* **Exercise goal**
From the line with "Singh | Carer |" to the line with "Read | Polymyalgia Rheumatica-Giant Cell Arteritis Scotland |", retype every line exactly, including those two, and leave out the rest of the data below.

Stored entries
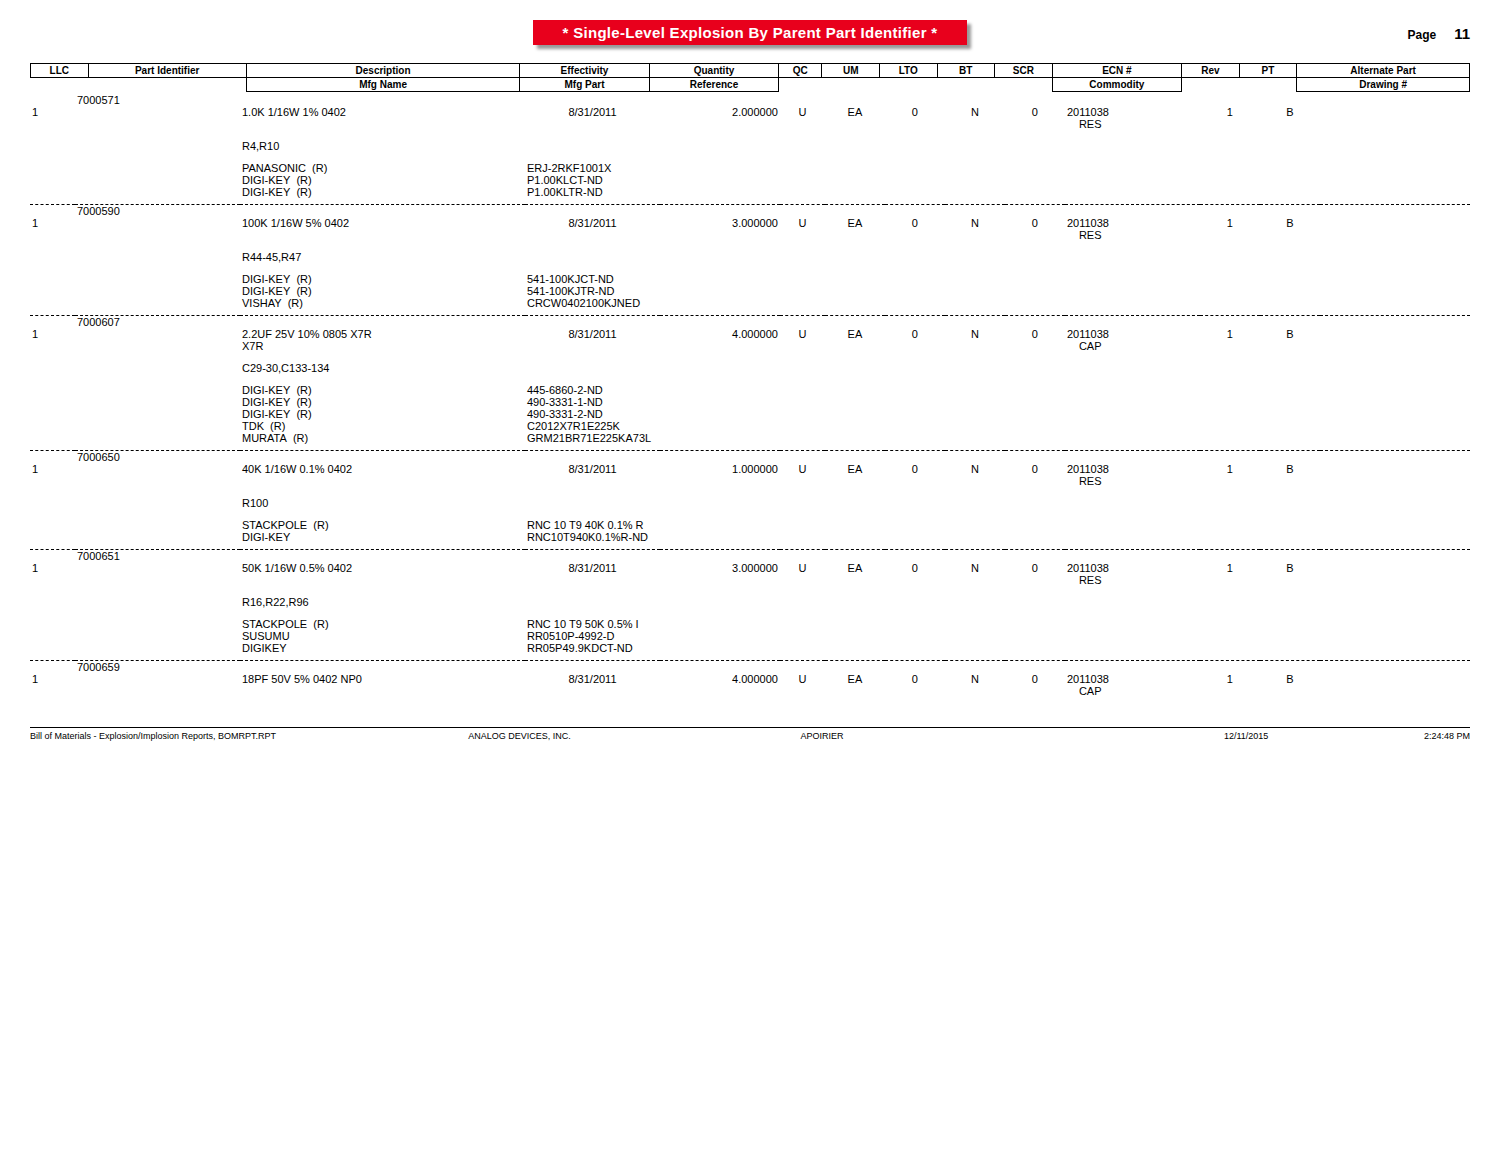* Single-Level Explosion By Parent Part Identifier *
Page11
| LLC | Part Identifier | Description | Effectivity | Quantity | QC | UM | LTO | BT | SCR | ECN # | Rev | PT | Alternate Part |
| | | Mfg Name | Mfg Part | Reference | | | | | | Commodity | | | Drawing # |
| | 7000571 | | | | | | | | | | | | |
| 1 | | 1.0K 1/16W 1% 0402 | 8/31/2011 | 2.000000 | U | EA | 0 | N | 0 | 2011038 | 1 | B | |
| | RES | |
| | | R4,R10 | |
| | | PANASONIC (R) | ERJ-2RKF1001X | |
| | | DIGI-KEY (R) | P1.00KLCT-ND | |
| | | DIGI-KEY (R) | P1.00KLTR-ND | |
| | 7000590 | |
| 1 | | 100K 1/16W 5% 0402 | 8/31/2011 | 3.000000 | U | EA | 0 | N | 0 | 2011038 | 1 | B | |
| | RES | |
| | | R44-45,R47 | |
| | | DIGI-KEY (R) | 541-100KJCT-ND | |
| | | DIGI-KEY (R) | 541-100KJTR-ND | |
| | | VISHAY (R) | CRCW0402100KJNED | |
| | 7000607 | |
| 1 | | 2.2UF 25V 10% 0805 X7R | 8/31/2011 | 4.000000 | U | EA | 0 | N | 0 | 2011038 | 1 | B | |
| | | X7R | | CAP | |
| | | C29-30,C133-134 | |
| | | DIGI-KEY (R) | 445-6860-2-ND | |
| | | DIGI-KEY (R) | 490-3331-1-ND | |
| | | DIGI-KEY (R) | 490-3331-2-ND | |
| | | TDK (R) | C2012X7R1E225K | |
| | | MURATA (R) | GRM21BR71E225KA73L | |
| | 7000650 | |
| 1 | | 40K 1/16W 0.1% 0402 | 8/31/2011 | 1.000000 | U | EA | 0 | N | 0 | 2011038 | 1 | B | |
| | RES | |
| | | R100 | |
| | | STACKPOLE (R) | RNC 10 T9 40K 0.1% R | |
| | | DIGI-KEY | RNC10T940K0.1%R-ND | |
| | 7000651 | |
| 1 | | 50K 1/16W 0.5% 0402 | 8/31/2011 | 3.000000 | U | EA | 0 | N | 0 | 2011038 | 1 | B | |
| | RES | |
| | | R16,R22,R96 | |
| | | STACKPOLE (R) | RNC 10 T9 50K 0.5% I | |
| | | SUSUMU | RR0510P-4992-D | |
| | | DIGIKEY | RR05P49.9KDCT-ND | |
| | 7000659 | |
| 1 | | 18PF 50V 5% 0402 NP0 | 8/31/2011 | 4.000000 | U | EA | 0 | N | 0 | 2011038 | 1 | B | |
| | CAP | |
Bill of Materials - Explosion/Implosion Reports, BOMRPT.RPT ANALOG DEVICES, INC. APOIRIER 12/11/2015 2:24:48 PM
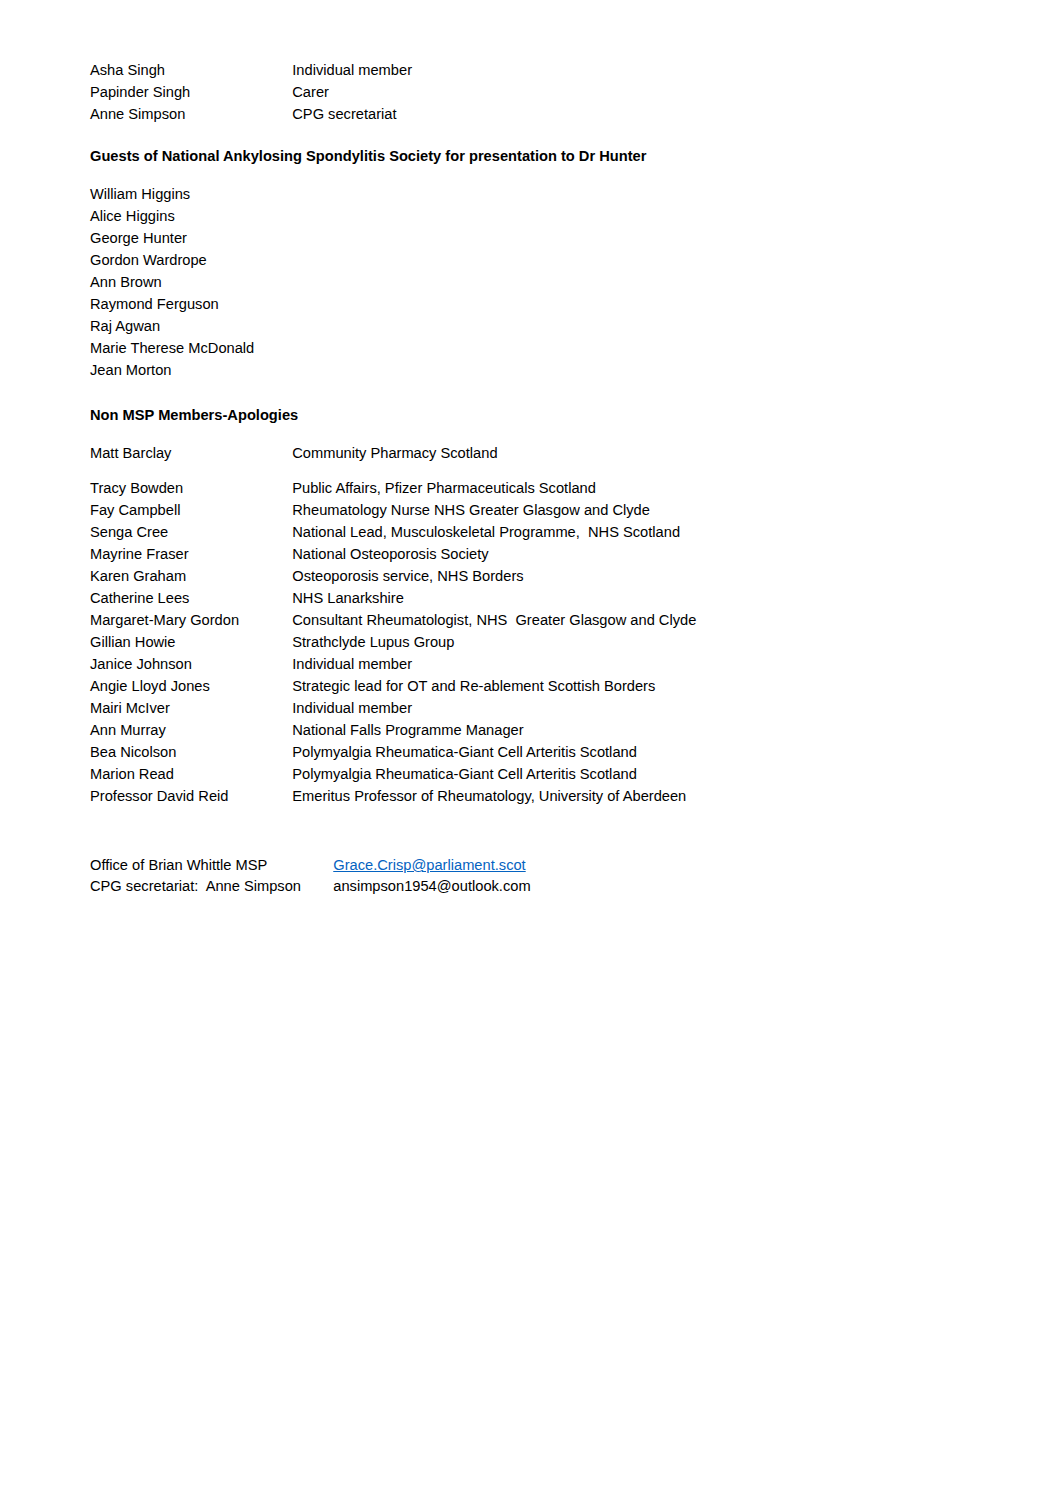| Asha Singh | Individual member |
| Papinder Singh | Carer |
| Anne Simpson | CPG secretariat |
Guests of National Ankylosing Spondylitis Society for presentation to Dr Hunter
William Higgins
Alice Higgins
George Hunter
Gordon Wardrope
Ann Brown
Raymond Ferguson
Raj Agwan
Marie Therese McDonald
Jean Morton
Non MSP Members-Apologies
| Matt Barclay | Community Pharmacy Scotland |
| Tracy Bowden | Public Affairs, Pfizer Pharmaceuticals Scotland |
| Fay Campbell | Rheumatology Nurse NHS Greater Glasgow and Clyde |
| Senga Cree | National Lead, Musculoskeletal Programme, NHS Scotland |
| Mayrine Fraser | National Osteoporosis Society |
| Karen Graham | Osteoporosis service, NHS Borders |
| Catherine Lees | NHS Lanarkshire |
| Margaret-Mary Gordon | Consultant Rheumatologist, NHS Greater Glasgow and Clyde |
| Gillian Howie | Strathclyde Lupus Group |
| Janice Johnson | Individual member |
| Angie Lloyd Jones | Strategic lead for OT and Re-ablement Scottish Borders |
| Mairi McIver | Individual member |
| Ann Murray | National Falls Programme Manager |
| Bea Nicolson | Polymyalgia Rheumatica-Giant Cell Arteritis Scotland |
| Marion Read | Polymyalgia Rheumatica-Giant Cell Arteritis Scotland |
| Professor David Reid | Emeritus Professor of Rheumatology, University of Aberdeen |
| Office of Brian Whittle MSP | Grace.Crisp@parliament.scot |
| CPG secretariat: Anne Simpson | ansimpson1954@outlook.com |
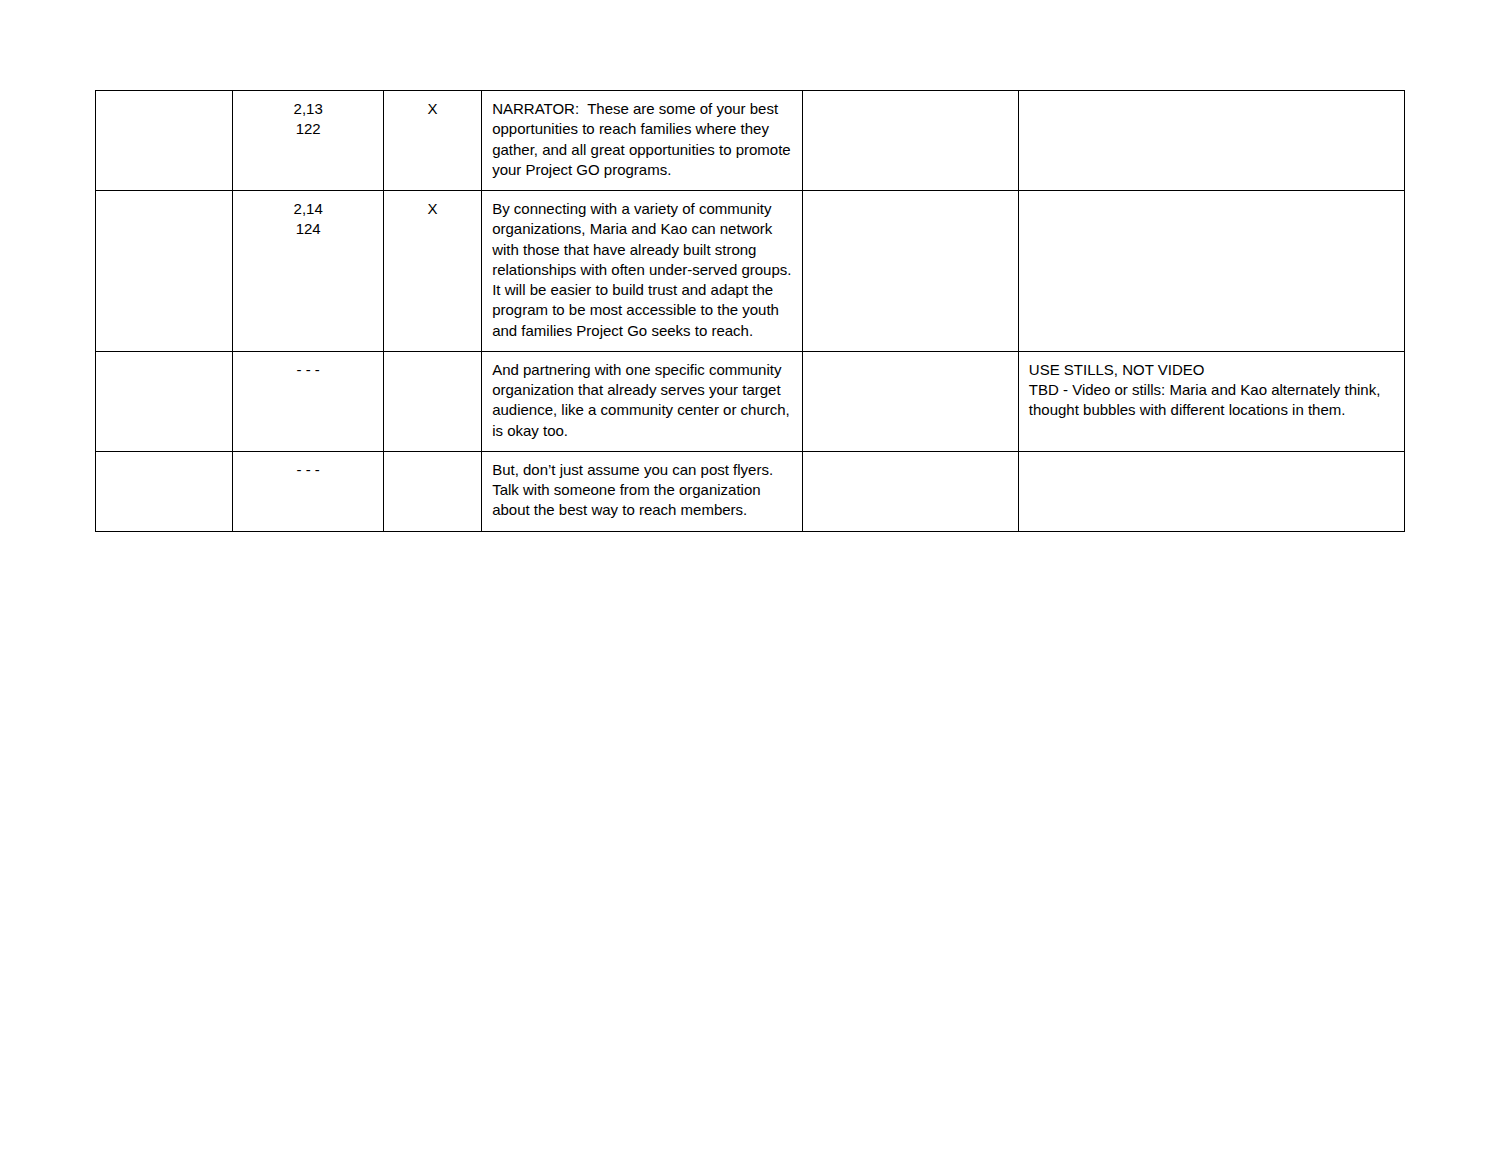| | 2,13 122 | X | NARRATOR: These are some of your best opportunities to reach families where they gather, and all great opportunities to promote your Project GO programs. | | |
| | 2,14 124 | X | By connecting with a variety of community organizations, Maria and Kao can network with those that have already built strong relationships with often under-served groups. It will be easier to build trust and adapt the program to be most accessible to the youth and families Project Go seeks to reach. | | |
| | - - - | | And partnering with one specific community organization that already serves your target audience, like a community center or church, is okay too. | | USE STILLS, NOT VIDEO TBD - Video or stills: Maria and Kao alternately think, thought bubbles with different locations in them. |
| | - - - | | But, don’t just assume you can post flyers. Talk with someone from the organization about the best way to reach members. | | |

* **Exercise output**
| Papinder Singh | Carer |
| Anne Simpson | CPG secretariat |
Guests of National Ankylosing Spondylitis Society for presentation to Dr Hunter
William Higgins
Alice Higgins
George Hunter
Gordon Wardrope
Ann Brown
Raymond Ferguson
Raj Agwan
Marie Therese McDonald
Jean Morton
Non MSP Members-Apologies
| Matt Barclay | Community Pharmacy Scotland |
| Tracy Bowden | Public Affairs, Pfizer Pharmaceuticals Scotland |
| Fay Campbell | Rheumatology Nurse NHS Greater Glasgow and Clyde |
| Senga Cree | National Lead, Musculoskeletal Programme, NHS Scotland |
| Mayrine Fraser | National Osteoporosis Society |
| Karen Graham | Osteoporosis service, NHS Borders |
| Catherine Lees | NHS Lanarkshire |
| Margaret-Mary Gordon | Consultant Rheumatologist, NHS Greater Glasgow and Clyde |
| Gillian Howie | Strathclyde Lupus Group |
| Janice Johnson | Individual member |
| Angie Lloyd Jones | Strategic lead for OT and Re-ablement Scottish Borders |
| Mairi McIver | Individual member |
| Ann Murray | National Falls Programme Manager |
| Bea Nicolson | Polymyalgia Rheumatica-Giant Cell Arteritis Scotland |
| Marion Read | Polymyalgia Rheumatica-Giant Cell Arteritis Scotland |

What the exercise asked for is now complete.